Collected data entries:
★ ★ ★ ★ ★
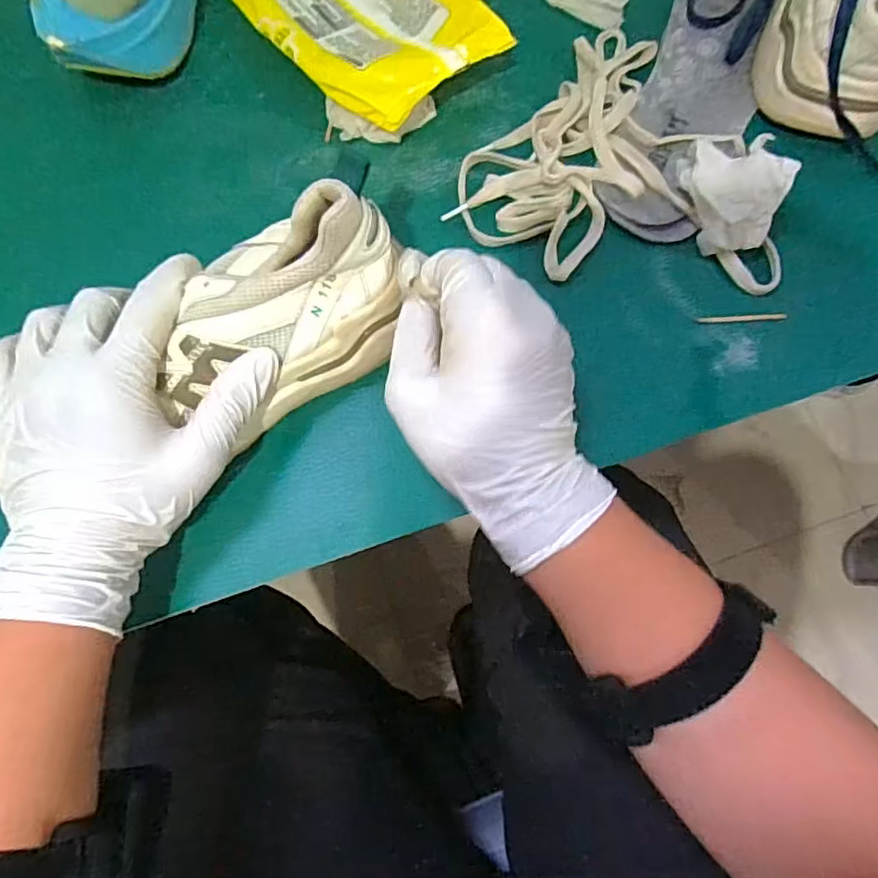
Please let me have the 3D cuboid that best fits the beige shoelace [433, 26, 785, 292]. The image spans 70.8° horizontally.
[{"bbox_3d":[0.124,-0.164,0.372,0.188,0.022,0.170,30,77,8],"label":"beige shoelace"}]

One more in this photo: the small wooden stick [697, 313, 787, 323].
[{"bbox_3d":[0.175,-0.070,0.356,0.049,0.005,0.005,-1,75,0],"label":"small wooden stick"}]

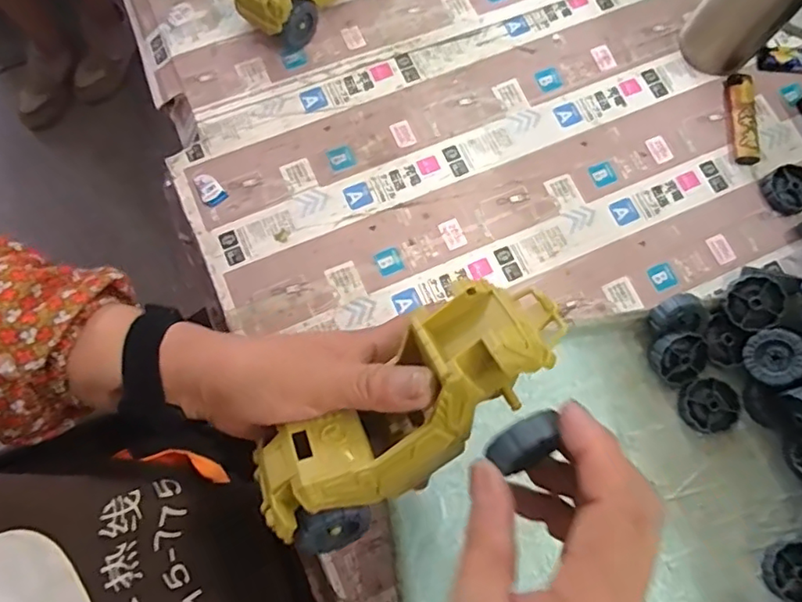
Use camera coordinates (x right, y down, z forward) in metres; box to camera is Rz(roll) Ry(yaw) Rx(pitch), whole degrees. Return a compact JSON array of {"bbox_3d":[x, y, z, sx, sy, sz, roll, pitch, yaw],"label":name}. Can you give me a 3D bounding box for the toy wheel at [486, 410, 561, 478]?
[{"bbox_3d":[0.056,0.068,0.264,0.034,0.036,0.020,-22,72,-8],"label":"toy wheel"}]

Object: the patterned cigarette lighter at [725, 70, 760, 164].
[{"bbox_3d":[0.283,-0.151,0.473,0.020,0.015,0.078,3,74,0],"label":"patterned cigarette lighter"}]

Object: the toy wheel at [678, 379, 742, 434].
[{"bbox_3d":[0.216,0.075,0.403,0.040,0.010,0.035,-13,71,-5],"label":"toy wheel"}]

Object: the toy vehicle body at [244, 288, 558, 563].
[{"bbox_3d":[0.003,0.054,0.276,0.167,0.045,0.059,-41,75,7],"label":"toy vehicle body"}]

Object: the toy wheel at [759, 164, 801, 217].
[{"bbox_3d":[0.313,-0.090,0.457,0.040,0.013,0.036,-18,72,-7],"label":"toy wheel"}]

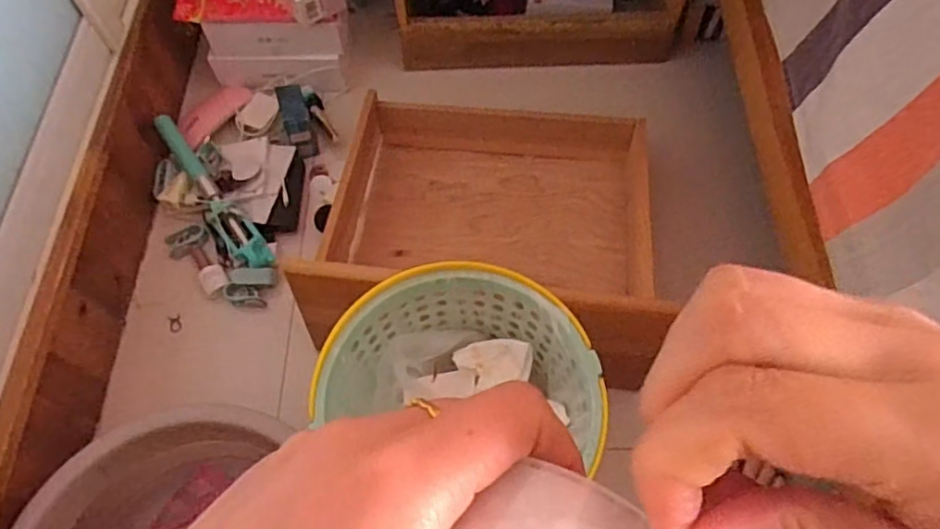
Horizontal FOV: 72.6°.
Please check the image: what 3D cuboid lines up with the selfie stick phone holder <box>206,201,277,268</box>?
★ ★ ★ ★ ★
Hand over the entries again, exactly as written and without the pictures.

COMPLETED EXERCISE:
Please let me have the 3D cuboid that best fits the beige shoelace [433, 26, 785, 292]. The image spans 70.8° horizontally.
[{"bbox_3d":[0.124,-0.164,0.372,0.188,0.022,0.170,30,77,8],"label":"beige shoelace"}]

One more in this photo: the small wooden stick [697, 313, 787, 323].
[{"bbox_3d":[0.175,-0.070,0.356,0.049,0.005,0.005,-1,75,0],"label":"small wooden stick"}]

Use camera coordinates (x right, y down, z forward) in metres; box to camera is Rz(roll) Ry(yaw) Rx(pitch), whole degrees. Return a compact JSON array of {"bbox_3d":[x, y, z, sx, sy, sz, roll, pitch, yaw],"label":name}. Can you give me a 3D bounding box for the toy wheel at [486, 410, 561, 478]?
[{"bbox_3d":[0.056,0.068,0.264,0.034,0.036,0.020,-22,72,-8],"label":"toy wheel"}]

Object: the patterned cigarette lighter at [725, 70, 760, 164].
[{"bbox_3d":[0.283,-0.151,0.473,0.020,0.015,0.078,3,74,0],"label":"patterned cigarette lighter"}]

Object: the toy wheel at [678, 379, 742, 434].
[{"bbox_3d":[0.216,0.075,0.403,0.040,0.010,0.035,-13,71,-5],"label":"toy wheel"}]

Object: the toy vehicle body at [244, 288, 558, 563].
[{"bbox_3d":[0.003,0.054,0.276,0.167,0.045,0.059,-41,75,7],"label":"toy vehicle body"}]

Object: the toy wheel at [759, 164, 801, 217].
[{"bbox_3d":[0.313,-0.090,0.457,0.040,0.013,0.036,-18,72,-7],"label":"toy wheel"}]

Horizontal FOV: 72.6°.
Please check the image: what 3D cuboid lines up with the selfie stick phone holder <box>206,201,277,268</box>?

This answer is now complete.